During this test we were constantly receiving information about the aircraft’s Altitude, Heading and Speed which we had to input into the primary flight display using the arrow keys and numeric keypad. At the same time warming lights would appear on the screen that we would have to extinguish within seconds.

Following this section was the maths test, 24 questions in 20 minutes all approximate to G.C.S.E standard. this was then followed by the technical test, which is made up of Maths, general science and mechanics questions. The technical test consisted of 15 questions. The C.O.M.P.A.S.S test concludes with a psychometric profiling, 250 questions which are meant to give an indication of your personality.

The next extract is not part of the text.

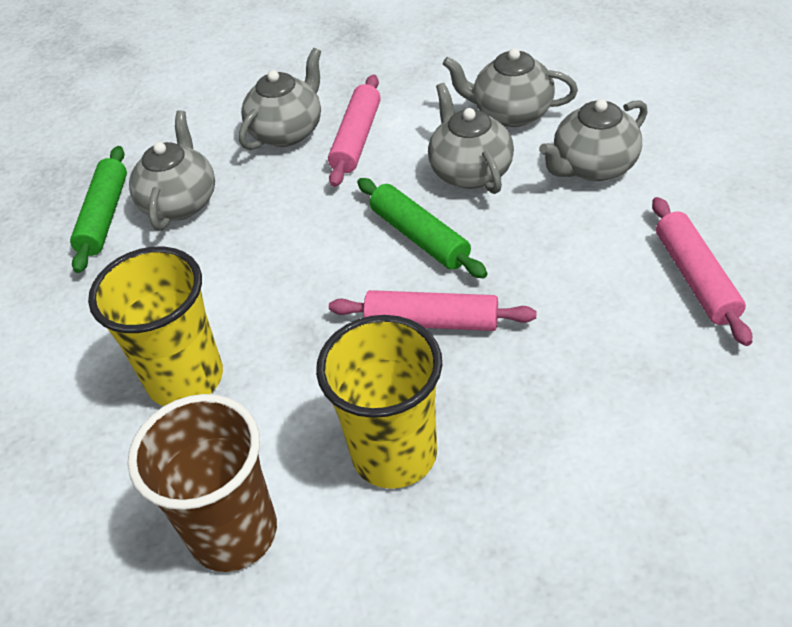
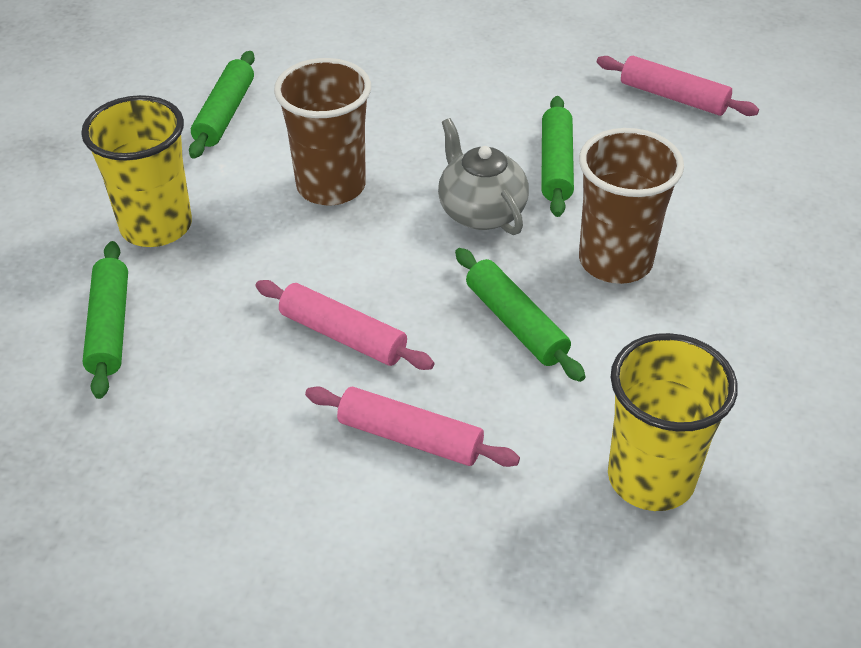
brown cup: [128,394,277,572] = 1 -> [274,58,371,205] [579,128,684,284] = 2
green rolling pin: [70,146,127,273] [357,178,487,278] = 2 -> [83,241,128,399] [189,51,255,159] [455,248,586,382] [541,96,574,217] = 4
grey teapot: [129,110,215,231] [239,48,321,150] [428,83,514,194] [443,48,578,127] [539,99,648,181] = 5 -> [438,118,529,235] = 1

After a short lunch we moved on the second section of the day, the simulator test. In the this section we had to fly a simple 45 minute flight in Oxford’s CRJ-200 simulator. This test took in all of the basics of flight control with some fun thrown in at the end – I actually got to perform a barrel roll!
The first day concluded with a quick talk on course financing if we were to be accepted…. Fun!

Wednesday 7th August 2013

The second day started a little later as some of the group had an early interview slot – mine was scheduled for after lunch, the last one of the day!
My first activity was the team building exercises. In the first one we were given a map and were told we were stranded and had to find our way to a rendezvous point within a set amount of time. Each member of the group were given two cards each with clues as to how we would achieve this goal. In the second exercise we were given a box full of wooden blocks and rods and had to build a bridge that would support a glass of water. We finished both exercises and felt very confident leaving the room.
After lunch I had my interview with two people from British Airways. I must admit this was the hardest part for the day for me. I felt like I was on an episode of The Apprentice, being questioned about why I want to become a pilot, what I have done to help me prepare for the training and why i had left it until i was 27 to apply.

After the gruelling interview I waited for my debrief, which was the longest hour of my life! During the debrief I was told I had performed really well in all areas, including getting full marks on the team building exercises. Unfortunately I was one mark short of a pass on the technical test and was asked to come back after a few week for a resit.
It was disappointing to have come so far to fall at one hurdle, however in hindsight I think it was a good think. Ground School is such an intense part of the training process it is important to have the correct level of knowledge before starting at OAA.

1st October 2013

After a few weeks of revising I went back to Oxford to resit the technical test. The test was incredibly short (only 10 minutes) and felt much more familiar than the previous test. This was followed by a debrief.
As soon as I walked into the room for my debrief i was told I had been successful and officially offered a place on the course. It was such a  relief to know all of the hard work had paid off!
After the debrief I met with one of the airline managers at Oxford who took my through the course structure and made a provisional booking to start in January.

The next step on my road to an ATPL is to get my Class 1 Medical and arrange the course finance before I start…. still a long way to go!